No site Contraponto Digital, da PUC de São Paulo, o jornalista e professor José Arbex, critica diferenças entre o jornalismo dos anos 70 e de hoje. Ele avalia que o sistema é montado para impedir o pensamento crítico do público, com as notícias rápidas e superficiais publicadas no Instagram que dispensam qualquer reflexão sobre o assunto retratado, pois logo depois a pessoa já se esqueceu do que leu, pois em seguida já é bombardeada com mais informações.

Batalha ideológica

“Síndrome de Estocolmo”, o comportamento do sequestrado que passa a defender o seu sequestrador, também define a relação estabelecida na relação entre os trabalhadores de imprensa e seus empregadores, no mercado onde o espírito do tempo — zeitgeist — do bom jornalismo se resume a bater escanteio e cabecear na área para fazer o gol.

No grupo dos sequestrados estarão os profissionais que incorporam a crença de que a imprensa está passando por um processo de modernização. “Para sobreviver no futuro, todo jornalista será multimídia”, dizem os gurus do otimismo, para satisfação dos empregadores. Entre repórteres e editores sobreviventes, há muitos que têm dificuldade em perceber que o verdadeiro nome do modelo de produção é precarização.

Voluntariamente ou não, grande parte dos jornalistas se adapta às condições impostas pelas empresas empregadoras, enquanto funções são extintas e direitos são eliminados. “Adapte-se ou morra” tende a ser o comportamento de quem não enxerga alternativas diante das mudanças que são incorporadas com naturalidade pela própria categoria.

Como assinala a matéria do Contraponto Digital, “hoje, mais do que nunca, o que importa são números grandes, deixando a qualidade em escanteio. A sociedade neoliberal-capitalista desvalorizou o tempo, a história, a construção, o simbólico e a ética”. O texto de qualidade demandado pelas empresas jornalísticas é aquele capaz de gerar o maior número de acessos.

Conformismo ou resistência: o que fazer?

Há alternativas? Antes de mais nada, para quem tem o privilégio de um trabalho formal, dentro de redações da mídia tradicional, é necessário entender que o processo de precarização não será revertido. O mercado vive o seu novo normal. O sociólogo Ricardo Antunes prevê, de forma geral, que o trabalho será mais desregulamentado, mais informalizado, mais intensificado. Tudo o que puder ser automatizado, será.

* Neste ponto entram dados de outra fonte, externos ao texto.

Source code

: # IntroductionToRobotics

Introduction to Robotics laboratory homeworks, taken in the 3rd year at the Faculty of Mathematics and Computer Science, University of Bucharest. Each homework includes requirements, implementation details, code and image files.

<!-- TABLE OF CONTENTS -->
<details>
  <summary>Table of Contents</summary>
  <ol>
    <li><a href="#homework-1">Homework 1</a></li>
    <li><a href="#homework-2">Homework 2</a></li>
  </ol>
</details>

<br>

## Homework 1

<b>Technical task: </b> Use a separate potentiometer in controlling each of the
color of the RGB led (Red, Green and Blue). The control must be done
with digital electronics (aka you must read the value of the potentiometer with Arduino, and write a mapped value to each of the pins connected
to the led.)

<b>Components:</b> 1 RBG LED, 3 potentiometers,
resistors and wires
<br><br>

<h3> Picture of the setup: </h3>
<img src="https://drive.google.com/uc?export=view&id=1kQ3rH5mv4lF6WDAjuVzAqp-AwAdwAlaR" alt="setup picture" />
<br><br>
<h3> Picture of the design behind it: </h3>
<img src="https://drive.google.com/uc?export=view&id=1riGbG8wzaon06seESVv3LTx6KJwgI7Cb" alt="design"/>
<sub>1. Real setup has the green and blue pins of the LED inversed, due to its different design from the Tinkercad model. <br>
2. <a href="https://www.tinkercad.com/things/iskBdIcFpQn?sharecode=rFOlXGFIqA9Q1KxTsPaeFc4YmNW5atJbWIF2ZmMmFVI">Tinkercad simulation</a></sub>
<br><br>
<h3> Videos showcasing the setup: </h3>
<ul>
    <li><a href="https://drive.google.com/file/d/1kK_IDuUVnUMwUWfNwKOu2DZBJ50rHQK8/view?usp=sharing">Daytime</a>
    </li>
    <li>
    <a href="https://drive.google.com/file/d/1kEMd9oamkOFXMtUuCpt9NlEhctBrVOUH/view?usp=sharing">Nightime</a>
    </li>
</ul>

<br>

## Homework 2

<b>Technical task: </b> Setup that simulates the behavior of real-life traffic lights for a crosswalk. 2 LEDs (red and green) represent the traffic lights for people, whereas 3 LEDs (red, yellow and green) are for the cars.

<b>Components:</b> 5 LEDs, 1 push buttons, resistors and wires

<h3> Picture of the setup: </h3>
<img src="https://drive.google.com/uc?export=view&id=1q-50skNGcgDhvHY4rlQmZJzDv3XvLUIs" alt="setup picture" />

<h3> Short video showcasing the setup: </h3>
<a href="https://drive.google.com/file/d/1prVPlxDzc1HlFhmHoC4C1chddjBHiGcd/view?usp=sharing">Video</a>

Os laços de solidariedade e de ação coletiva serão enfraquecidos. Será o trabalhador a serviço das máquinas digitais.

O trabalhador alheio ao futuro, que imagina que não será afetado, se engana. O “jornalista multimídia” também será atropelado com o surgimento de novas tecnologias e, inclusive, com a informalidade das relações de trabalho. As empresas buscam novos modelos de negócios, onde as tecnologias darão as cartas e os vínculos humanos serão cada vez mais fracos.

O aumento da precarização só poderá ser combatido com o fortalecimento de ações coletivas e com a apropriação das tecnologias pelos profissionais. Jornalistas, assim como outras categorias, devem entender que não será no ambiente do capitalismo do século 21 que vão ocorrer as transformações que resgatem o valor da produção de informações de qualidade.